- _YOUR INSTRUCTIONS_:
Reproduce the data starting with the line containing "country: United States" and going on through the line containing "scientific name: Muhlenbergia ciliata", renaming "scientific name" to "taxon name" and leaving all else unchanged. Give only those lines.

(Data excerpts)

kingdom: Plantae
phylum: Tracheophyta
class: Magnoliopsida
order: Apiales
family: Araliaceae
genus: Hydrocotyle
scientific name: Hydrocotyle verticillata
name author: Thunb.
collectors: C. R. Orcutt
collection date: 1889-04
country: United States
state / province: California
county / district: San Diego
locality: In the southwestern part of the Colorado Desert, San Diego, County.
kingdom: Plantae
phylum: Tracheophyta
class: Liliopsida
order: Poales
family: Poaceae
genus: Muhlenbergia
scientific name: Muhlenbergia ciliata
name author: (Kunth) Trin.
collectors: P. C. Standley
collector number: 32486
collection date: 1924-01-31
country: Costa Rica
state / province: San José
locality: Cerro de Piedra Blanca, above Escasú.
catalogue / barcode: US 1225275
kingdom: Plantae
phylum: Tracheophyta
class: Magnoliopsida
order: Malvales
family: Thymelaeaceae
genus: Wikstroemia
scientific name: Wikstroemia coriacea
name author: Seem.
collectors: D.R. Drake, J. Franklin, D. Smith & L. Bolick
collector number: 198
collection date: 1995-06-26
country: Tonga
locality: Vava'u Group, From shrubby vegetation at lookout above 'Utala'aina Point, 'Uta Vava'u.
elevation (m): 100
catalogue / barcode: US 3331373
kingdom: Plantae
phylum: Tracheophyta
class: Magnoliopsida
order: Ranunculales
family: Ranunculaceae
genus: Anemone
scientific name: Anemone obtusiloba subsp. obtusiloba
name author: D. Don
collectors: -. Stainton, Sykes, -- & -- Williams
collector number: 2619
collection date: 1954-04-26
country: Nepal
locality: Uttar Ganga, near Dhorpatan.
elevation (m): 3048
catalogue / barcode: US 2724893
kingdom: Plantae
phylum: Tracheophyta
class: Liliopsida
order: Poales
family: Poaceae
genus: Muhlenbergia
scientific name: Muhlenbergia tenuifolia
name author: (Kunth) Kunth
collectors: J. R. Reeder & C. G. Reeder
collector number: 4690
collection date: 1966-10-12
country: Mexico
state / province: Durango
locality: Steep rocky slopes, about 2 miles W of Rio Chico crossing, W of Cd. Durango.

- _SOLVED EXERCISE_:
country: United States
state / province: California
county / district: San Diego
locality: In the southwestern part of the Colorado Desert, San Diego, County.
kingdom: Plantae
phylum: Tracheophyta
class: Liliopsida
order: Poales
family: Poaceae
genus: Muhlenbergia
taxon name: Muhlenbergia ciliata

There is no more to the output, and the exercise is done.